Google urges US to increase H-1B visas
The Internet search giant highlights the contribution of its foreign-origin workers and urges US to raise H-1B visas.world Updated: Jun 07, 2007 13:56 IST
Internet search giant Google on Thursday urged the US government to raise the number of H-1B visas by highlighting the contributions of its co-founder Sergey Brin and the company's principal scientist Krishna Bharat, both foreign-origin workers.
In Congressional testimony, Google Vice President of people operations Laszlo Bock cited the emigration of the parents of company co-founder Sergey Brin from the Soviet Union to the United States in 1979 as evidence that admitting foreign workers into the country benefits the US Economy.
"We opened our doors to Sergey's parents -- a mathematician and an economist," said Bock.
"Our educational system served Sergey well -- he attended the University of Maryland and Stanford University. Our free market economy supported Sergey and Larry's entrepreneurship and rewarded it when they proved that they could turn their idea into a successful business."
Bock said people were Google's most vital competitive asset and without these talented employees and others, the company and high-tech industry as whole would not be the success it is today.
Krishna Bharat, a native of India joined Google in 1999 through H-1B visa, and was one one of the chief creators of Google News and is now its principal scientist.
Bock said without Krishna and many other employees Google "will not be able to offer innovating and useful new products to our users."
Each day Google finds itself unable to pursue highly qualified candidates because there are not enough H-1B visas, he said adding it will encourage Congress to significantly increase the annual cap of 65,000 H-1B visas to "reflect the growth rate of our technology driven-economy."
Bock said Google is not the only Silicon Valley company to benefit from immigration. "In fact, Google is just the most recent story for immigrants in Silicon Valley.
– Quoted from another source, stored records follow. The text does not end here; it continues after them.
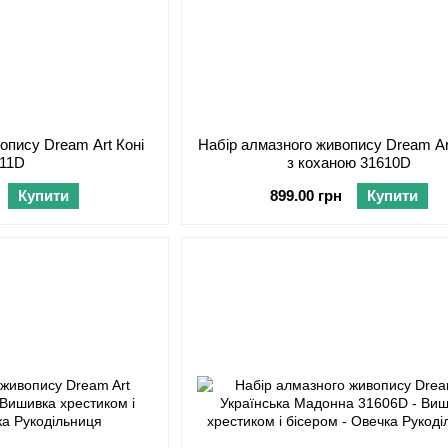
опису Dream Art Коні
Набір алмазного живопису Dream Ar
611D
з коханою 31610D
Купити
899.00 грн
Купити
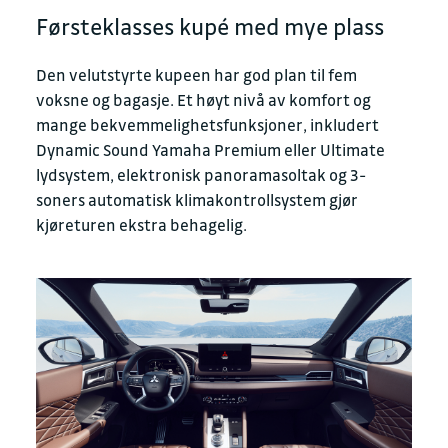
Førsteklasses kupé med mye plass
Den velutstyrte kupeen har god plan til fem
voksne og bagasje. Et høyt nivå av komfort og
mange bekvemmelighetsfunksjoner, inkludert
Dynamic Sound Yamaha Premium eller Ultimate
lydsystem, elektronisk panoramasoltak og 3-
soners automatisk klimakontrollsystem gjør
kjøreturen ekstra behagelig.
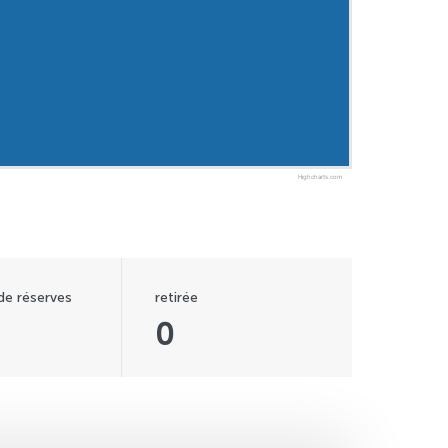
Highcharts.com
 de réserves
retirée
0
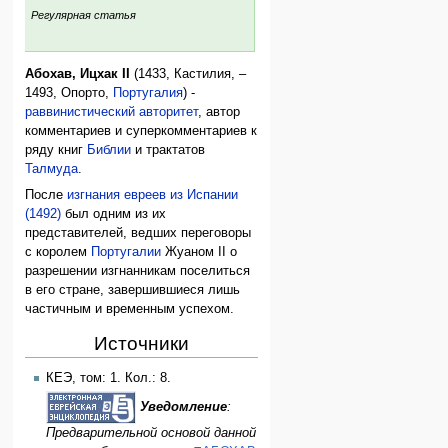
:
Регулярная статья
Абохав, Ицхак II
(1433, Кастилия, –
1493, Опорто,
Португалия
) -
раввинистический авторитет
, автор
комментариев и суперкомментариев к
ряду книг
Библии
и трактатов
Талмуда
.
После
изгнания евреев из Испании
(1492)
был одним из их
представителей, ведших переговоры
с королем
Португалии
Жуаном II о
разрешении изгнанникам поселиться
в его стране, завершившиеся лишь
частичным и временным успехом.
Источники
КЕЭ, том: 1. Кол.: 8.
Уведомление
:
Предварительной основой данной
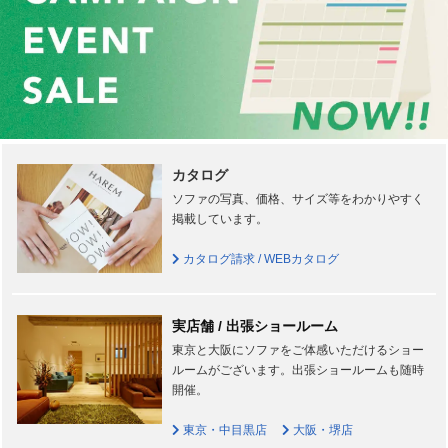
カタログ
ソファの写真、価格、サイズ等をわかりやすく
掲載しています。
カタログ請求 / WEBカタログ
実店舗 / 出張ショールーム
東京と大阪にソファをご体感いただけるショー
ルームがございます。出張ショールームも随時
開催。
東京・中目黒店
大阪・堺店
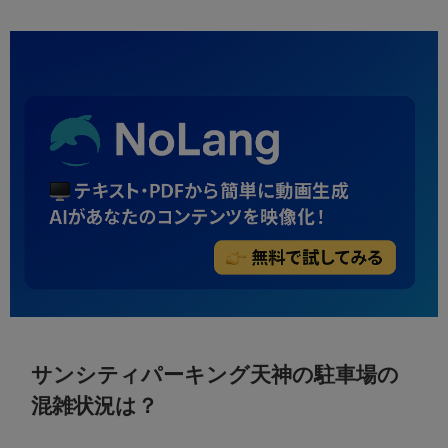
サンシティパーキング天神の駐車場の
混雑状況は？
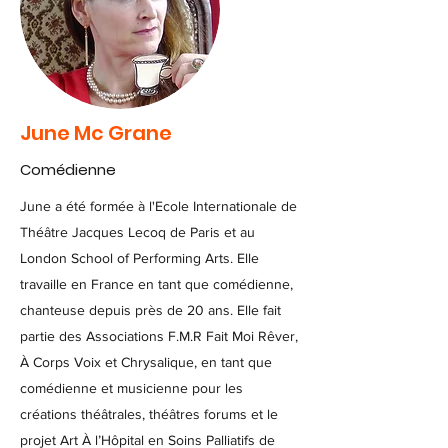
June Mc Grane
Comédienne
June a été formée à l'Ecole Internationale de
Théâtre Jacques Lecoq de Paris et au
London School of Performing Arts. Elle
travaille en France en tant que comédienne,
chanteuse depuis près de 20 ans. Elle fait
partie des Associations F.M.R Fait Moi Rêver,
À Corps Voix et Chrysalique, en tant que
comédienne et musicienne pour les
créations théâtrales, théâtres forums et le
projet Art À l’Hôpital en Soins Palliatifs de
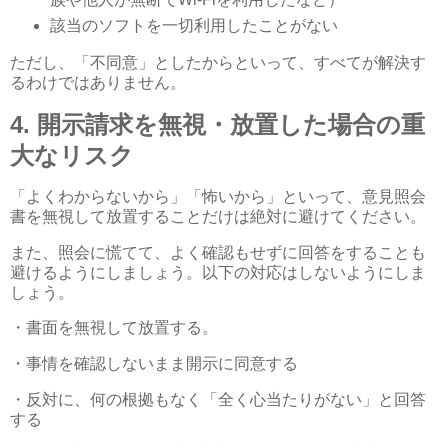
該当のソフトを一切利用したことがない
ただし、「不同意」としたからといって、すべてが解決す
るわけではありません。
4.
開示請求を無視・放置した場合の重
大なリスク
「よくわからないから」「怖いから」といって、意見照会
書を無視して放置することだけは絶対に避けてください。
また、照会に慌てて、よく確認もせずに回答をすることも
避けるようにしましょう。以下の対応はしないようにしま
しょう。
・書面を無視して放置する。
・事情を確認しないまま開示に同意する
・反対に、何の根拠もなく「全く心当たりがない」と回答
する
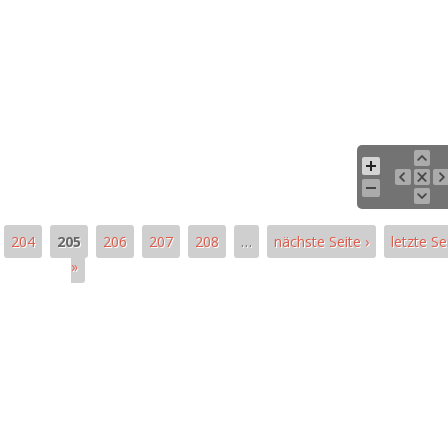
204
205
206
207
208
…
nächste Seite ›
letzte Se
»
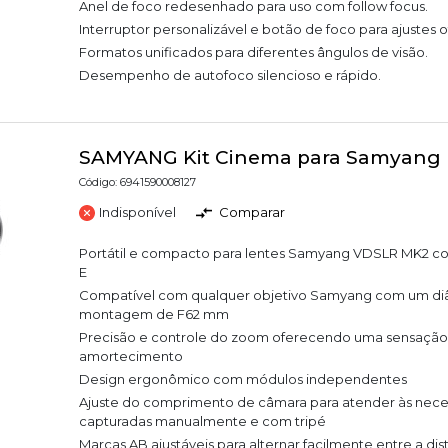
Anel de foco redesenhado para uso com follow focus.
Interruptor personalizável e botão de foco para ajustes 
Formatos unificados para diferentes ângulos de visão.
Desempenho de autofoco silencioso e rápido.
SAMYANG Kit Cinema para Samyang
Código: 6941590008127
Indisponível
Comparar
Portátil e compacto para lentes Samyang VDSLR MK2
E
Compatível com qualquer objetivo Samyang com um di
montagem de F62 mm
Precisão e controle do zoom oferecendo uma sensação 
amortecimento
Design ergonômico com módulos independentes
Ajuste do comprimento de câmara para atender às nece
capturadas manualmente e com tripé
Marcas AB ajustáveis para alternar facilmente entre a dis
Intel, eBay, Yahoo, Sun Microsystems, and many other companies were all founded by immigrants who were welcomed by America".
Over the last 15 years, foreign nationals have started 25 per cent of US venture-backed public companies, accounting for more than $500 billion in market capitalisation and adding significant value to our economy, he noted.
"Hiring and retaining the most talented employees regardless of national origin essential to US ability to compete globally. Companies like Google will benefit from improving our policies towards non-US workers including in the area of H-1B so that we can continue innovating and growing."
Bock said some 8 per cent of Google's US employees are in this country on a six-year H-1B visa because the company's "need to find the specialised skills required to run our business successfully requires us to look at candidates from around the globe -- many of whom are already in the US studying at one of our great universities."
"We are not the only ones recruiting talented engineers, scientists and mathematicians. We are in a fierce worldwide competition for top talent unlike ever before. As companies in India, China and other countries step up efforts to attract highly skilled employees, the US must continue to focus on attracting and retaining these great minds," he said.
In the knowledge-based economy companies depend primarily on their employees for their success. "America's edge depends on the ability of US companies abilities to innovate...And that ability to innovate and create, in turn, depends on having the best and brightest workers," he added.
The H-1B visa programme allows foreign scientists, technologist and engineers to work in the US for six years.